If you tuned in early to the Super Bowl for the flawless flyover to commemorate our Air Force's 75th anniversary, you might have also caught the pregame montage featuring tennis great Billie Jean King. Her message was simple yet powerful: "It's hard to understand inclusion until you have been excluded. Inclusify: The Power of Uniqueness and Belonging challenges us to think uncomfortably and with curiosity about the intersection of leadership, diversity, and inclusion in our Air Force. Simply being a diverse organization is not enough. We need inclusive leaders to foster a culture where all our Airmen feel welcome, heard, and understood
Diversity and inclusion are competitive advantages for our Air Force. An inclusive, competitive mindset enables us to better understand our investments, solve our problems, impose dilemmas on potential adversaries, and manage risk. Consider this mindset as you listen to Michael Morell's Intelligence Matters podcast: China's Ambitions in the World and What They Mean to U.S. as an expert panel dissects China's ambitions and strategy.
Providing feedback and receiving feedback by shifting the way we measure, incentivize, and reward the Airmen for the future will be important.
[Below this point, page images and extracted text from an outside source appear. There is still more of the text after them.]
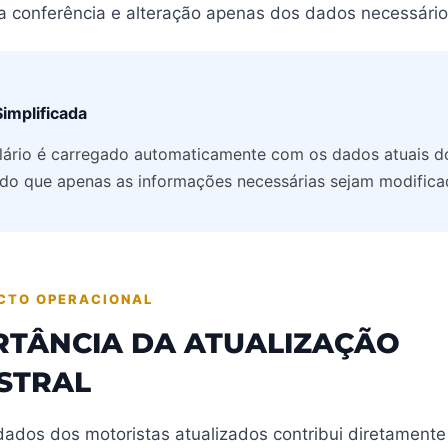
 a conferência e alteração apenas dos dados necessário
Simplificada
lário é carregado automaticamente com os dados atuais do
ndo que apenas as informações necessárias sejam modifica
CTO OPERACIONAL
RTÂNCIA DA ATUALIZAÇÃO
STRAL
dados dos motoristas atualizados contribui diretamente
Thanks for the Feedback: The Science and Art of Receiving Feedback Well deep-dives into the phenomenon of feedback from the point of the view of the recipient and offers practical steps to ask for the right kind of feedback, identify triggers that prevent absorbing feedback, and even suggests ways to reject feedback.
I encourage you to use this month's additions to the Leadership Library to sharpen your leadership skills and those of your fellow Airmen.
CHARLES Q. BROWN, JR.
General, U.S. Air Force
Chief of Staff
Editor's note: The CSAF Leadership Library is a fluid set of media selected by Gen. Brown that evolves as novel ideas are published, recorded and debated. New entries will be added periodically throughout the year.